● **STUDY MATERIAL**
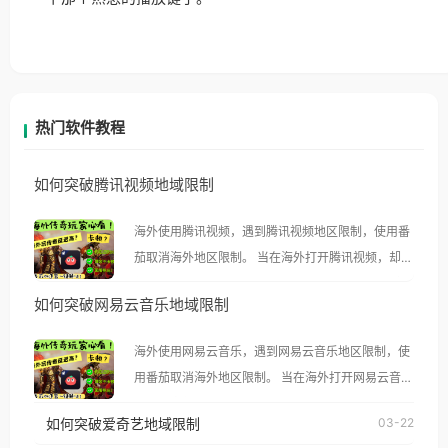
热门软件教程
如何突破腾讯视频地域限制
海外使用腾讯视频，遇到腾讯视频地区限制，使用番
茄取消海外地区限制。 当在海外打开腾讯视频，却突
然弹出“由于版权限制，您所在的地区无法播放”的提
如何突破网易云音乐地域限制
示语。 海外用户如香港、澳门、台湾、美国、加拿
大、澳大利亚、欧洲等国家和地区时，腾讯视频也会
海外使用网易云音乐，遇到网易云音乐地区限制，使
像其他音乐平台一样，出现地区及版权限制问题，且
用番茄取消海外地区限制。 当在海外打开网易云音
仅能在中国大陆地区播放。 遇到这个问题的朋友们，
乐，却突然弹出“由于版权限制，您所在的地区无法
使用番茄回国加速器，即可解决「海外用户收听腾讯
如何突破爱奇艺地域限制
03-22
播放”的提示语。 海外用户如香港、澳门、台湾、美
视频地区版权限制」的问题，无论人在香港、澳门、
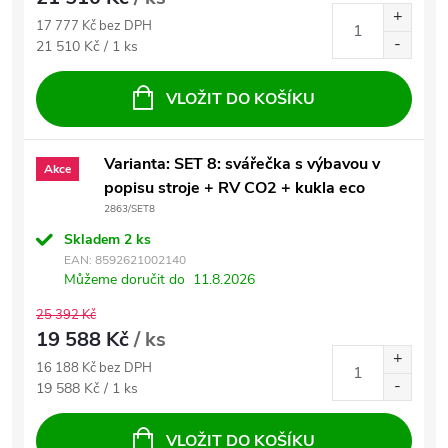
17 777 Kč bez DPH
Měrná cena:
21 510 Kč / 1 ks
VLOŽIT DO KOŠÍKU
Varianta: SET 8: svářečka s výbavou v
Akce
popisu stroje + RV CO2 + kukla eco
2863/SET8
Skladem
2 ks
EAN:
8592621002140
Můžeme doručit do
11.8.2026
25 392 Kč
19 588 Kč
/ ks
16 188 Kč bez DPH
Měrná cena:
19 588 Kč / 1 ks
VLOŽIT DO KOŠÍKU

● **EXERCISE BRIEF**
Omit the pictures and restate the rest of the records verbatim.

● **OUTPUT BELOW**
热门软件教程
如何突破腾讯视频地域限制
海外使用腾讯视频，遇到腾讯视频地区限制，使用番
茄取消海外地区限制。 当在海外打开腾讯视频，却突
然弹出“由于版权限制，您所在的地区无法播放”的提
如何突破网易云音乐地域限制
示语。 海外用户如香港、澳门、台湾、美国、加拿
大、澳大利亚、欧洲等国家和地区时，腾讯视频也会
海外使用网易云音乐，遇到网易云音乐地区限制，使
像其他音乐平台一样，出现地区及版权限制问题，且
用番茄取消海外地区限制。 当在海外打开网易云音
仅能在中国大陆地区播放。 遇到这个问题的朋友们，
乐，却突然弹出“由于版权限制，您所在的地区无法
使用番茄回国加速器，即可解决「海外用户收听腾讯
如何突破爱奇艺地域限制
03-22
播放”的提示语。 海外用户如香港、澳门、台湾、美
视频地区版权限制」的问题，无论人在香港、澳门、
17 777 Kč bez DPH
Měrná cena:
21 510 Kč / 1 ks
VLOŽIT DO KOŠÍKU
Varianta: SET 8: svářečka s výbavou v
Akce
popisu stroje + RV CO2 + kukla eco
2863/SET8
Skladem
2 ks
EAN:
8592621002140
Můžeme doručit do
11.8.2026
25 392 Kč
19 588 Kč
/ ks
16 188 Kč bez DPH
Měrná cena:
19 588 Kč / 1 ks
VLOŽIT DO KOŠÍKU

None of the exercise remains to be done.